Подобные усилия фотографов, волонтеров, психологов дают немало, чтобы растопить «замороженные эмоции», разбить стеклянный барьер, который разделяет лишенных ласки детей, их возможных родителей и все общество. Именно такие сложные цели ставят сегодня перед собой активные и неравнодушные люди.
На прошлой неделе вся эта тонкая, кропотливая, постоянная работа, которую я наблюдаю вокруг, иногда принимая в ней участие, неожиданно получила для меня совсем новое измерение. Конечно, я имею в виду «асимметричный ответ» на «закон Магнитского». По поводу абсурда и аморальности втягивания детей в политику сказано уже немало. Мне же хочется сказать об эмоциях: ведь «замороженными» оказались на этот раз сами депутаты.
Я вижу людей количеством около четырех сотен, которые прямо в данный момент совершенно очевидным образом прилагают все силы для консервации и укрепления системы, замораживающей живых людей
Большинство из них выглядело бледно и вяло. За многими выступлениями не просматривалось знания конкретики, опыта контакта с брошенными детьми, желания учесть последствия скоропалительных мер. Первые лица государства — президент, премьер-министр — также откровенно плавали в теме, используя обтекаемые формулировки о необходимости менять ситуацию в будущем. Автор поправки депутат Екатерина Лахова поражала своими равнодушными рассуждениями о том, что не случится ничего страшного, если малыши останутся в детских домах. И все это прерывалось вспышками бурных эмоций у других депутатов вроде Светланы Горячевой — в адрес американцев и их коварных планов. Изумляли именно странные перебивки, резкие броски между отсутствием попыток разговора о чувствах самих детей и яркими вспышками эмоций в адрес американцев.

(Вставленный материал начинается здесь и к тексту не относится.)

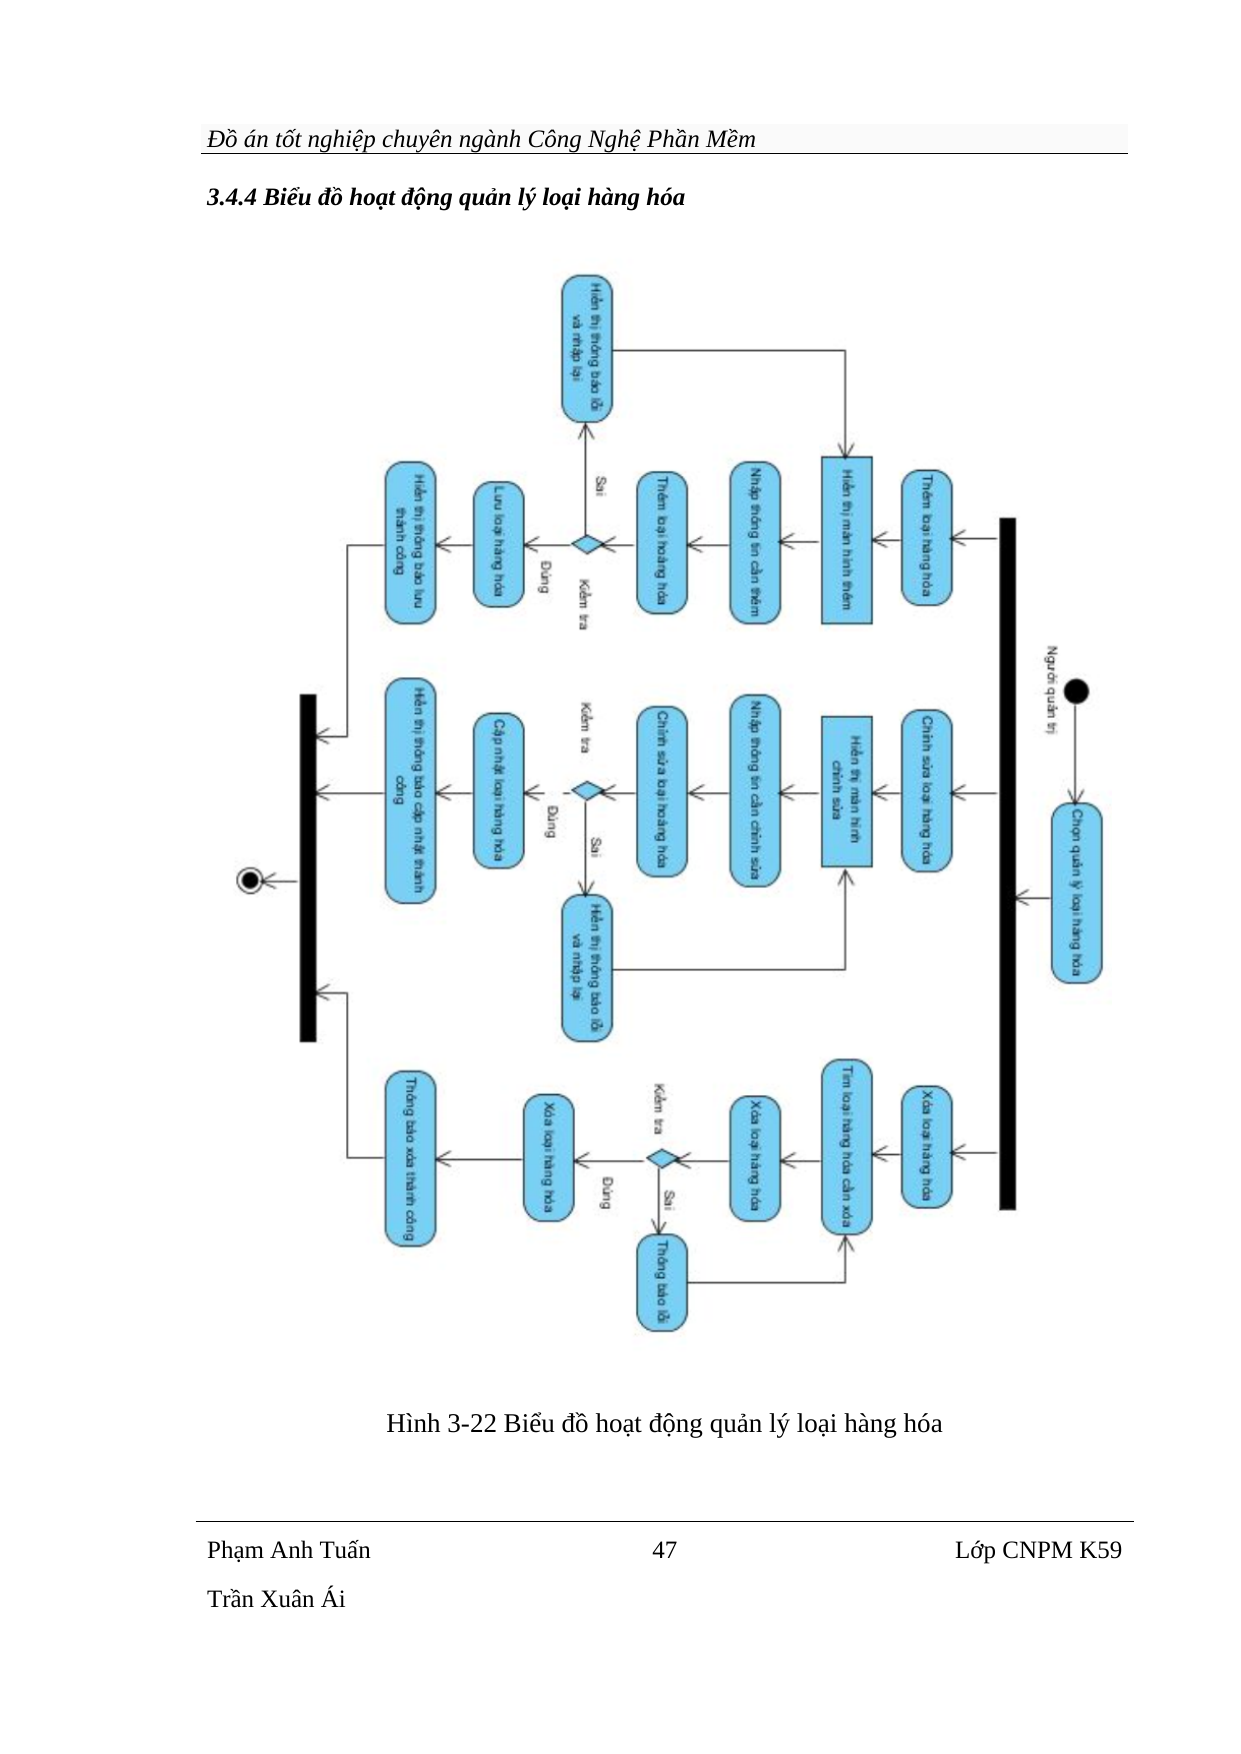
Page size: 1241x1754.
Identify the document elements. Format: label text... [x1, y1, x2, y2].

subtitle Biểu đồ hoạt động quản lý loại hàng hóa [207, 182, 1122, 211]
picture [227, 233, 1112, 1397]
text Hình - Biểu đồ hoạt động quản lý loại hàng hóa [207, 1407, 1122, 1438]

Понимаете, мне это все в новинку. Я никогда не вглядывалась в работу Госдумы. Среди окружающих меня людей нет ни одного депутата, ни одного политика. Зато есть матери и отцы усыновленных детей, волонтеры и психологи, имеющие дело и с сиротами, и с их новыми родителями. Ни один из них, оппозиционер или сторонник нынешней власти, верующий или атеист, не поддержал эту статью принимаемого закона, а вот злились многие — большинство. Все они годами, кропотливо и методично, работают над тем, чтобы «разморозить» систему. Все они исходят из чувств каждого конкретного человека. И контраст между этой спокойной, глубокой повседневной работой и внезапностью, панической спешкой и авральностью решения ГД был очень, очень ярким.

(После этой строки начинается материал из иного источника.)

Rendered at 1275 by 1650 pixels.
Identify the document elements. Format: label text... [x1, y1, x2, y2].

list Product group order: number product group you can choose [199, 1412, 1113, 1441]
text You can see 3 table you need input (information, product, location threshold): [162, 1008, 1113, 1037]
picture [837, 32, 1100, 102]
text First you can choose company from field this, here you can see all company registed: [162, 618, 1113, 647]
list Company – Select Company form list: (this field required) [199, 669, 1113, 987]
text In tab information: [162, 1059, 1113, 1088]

И здесь я вдруг начала «думать о странном». Вот мы, например, постоянно обсуждаем со студентами, которые хотят создавать социальные проекты, причины «трудностей коммуникации». Мы разговариваем об исторических корнях депривации. Иногда речь заходит о конкретных случаях насилия в детдомах. Но для меня именно эта тема никогда не была связана с политикой в ее, так сказать, «высшем» выражении, с мыслями о роли в существующем порядке вещей конкретных должностных лиц, не имеющих вроде бы ко всему этому прямого отношения. И только сейчас ко мне пришло нечто вроде прозрения. Потому что я вижу людей количеством около четырех сотен, которые прямо в данный момент совершенно очевидным образом прилагают все силы для консервации и укрепления системы, замораживающей живых людей. И видимо, именно они, а не «травма прошлого» и на что там мы еще привыкли списывать наши проблемы, начинают и транслируют их дальше по цепочке. А потом уже эту их замороженность как в маленьком зеркале отражают своей психикой и телом теряющие контакт с теплом «государевы младенцы».
Подозреваю, что именно так из безобидных ученых или волонтеров, занятых исключительно социальной работой, и получаются люди, начинающие активно интересоваться политикой.